Jolene Unsoeld was a famous night owl, at her computer into the wee hours of the morning. Unsoeld was visibly worn down by her service in Congress. The job involved innumerable early morning breakfasts. She had to fight to defend her seat. Once, a shipment of salmon for a fundraiser arrived late on a Friday, was left outside Unsoeld’s office where it stayed for a long weekend. The Longworth Building needed to be fumigated.
Unsoeld would be buffeted from right and left in the “Gingrich revolution” election of 1994, in which 54 Democrats lost their House seats.
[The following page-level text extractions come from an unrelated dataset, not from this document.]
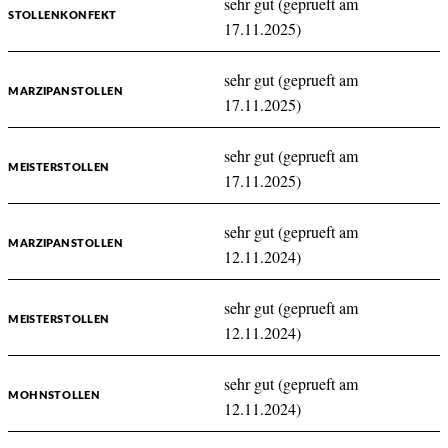
sehr gut (geprueft am
STOLLENKONFEKT
17.11.2025)
sehr gut (geprueft am
MARZIPANSTOLLEN
17.11.2025)
sehr gut (geprueft am
MEISTERSTOLLEN
17.11.2025)
sehr gut (geprueft am
MARZIPANSTOLLEN
12.11.2024)
sehr gut (geprueft am
MEISTERSTOLLEN
12.11.2024)
sehr gut (geprueft am
MOHNSTOLLEN
12.11.2024)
A gun control candidate drew off votes: Unsoeld was an unlikely 2nd Amendment defender. The victor was State Rep. Linda Smith, a dynamo of the Republican right and product of Phyllis Schlafly’s Eagle Forum.
Public service for Jolene Unsoeld did not end with the 1994 election. Back home, Gov. Mike Lowry named her to the Washington Fish and Wildlife Commission, to which she was later reappointed by Gov. Gary Locke. She made enemies by calling for restrictions on fishing to restore depleted stocks. Ultimately, a coalition of the State Senate’s Republicans and old-boy Democrats refused to confirm her appointment.
The final act was an autobiography, of life growing up in a conservative Oregon family, meeting and marrying “Bill,” life with babies while he worked as a climbing guide in the Tetons, a sojourn in Nepal when Willi headed the Peace Corps there, and marital tensions surrounding his participation in the 1963 American expedition on Everest.
Unsoeld was unsparing about pains in her life but related an extraordinary moment when the pain went away: “It was several years before some sort of transition took place where that vision of beauty no longer overwhelmed me with grief. And then, one day, I was driving down I-5 and received a blast of beauty from a sunset. There was no more pain. I could feel Bill and Devi in the car with me. We were all together again.”
Each year, on the anniversary of the West Ridge climb, Unsoeld and Tom Hornbein would talk on the phone. Deep in her 80s, she would conclude her autobiography with the words, “I am ready for my next ‘Wild Adventure.’” She died a day short of her 90th birthday.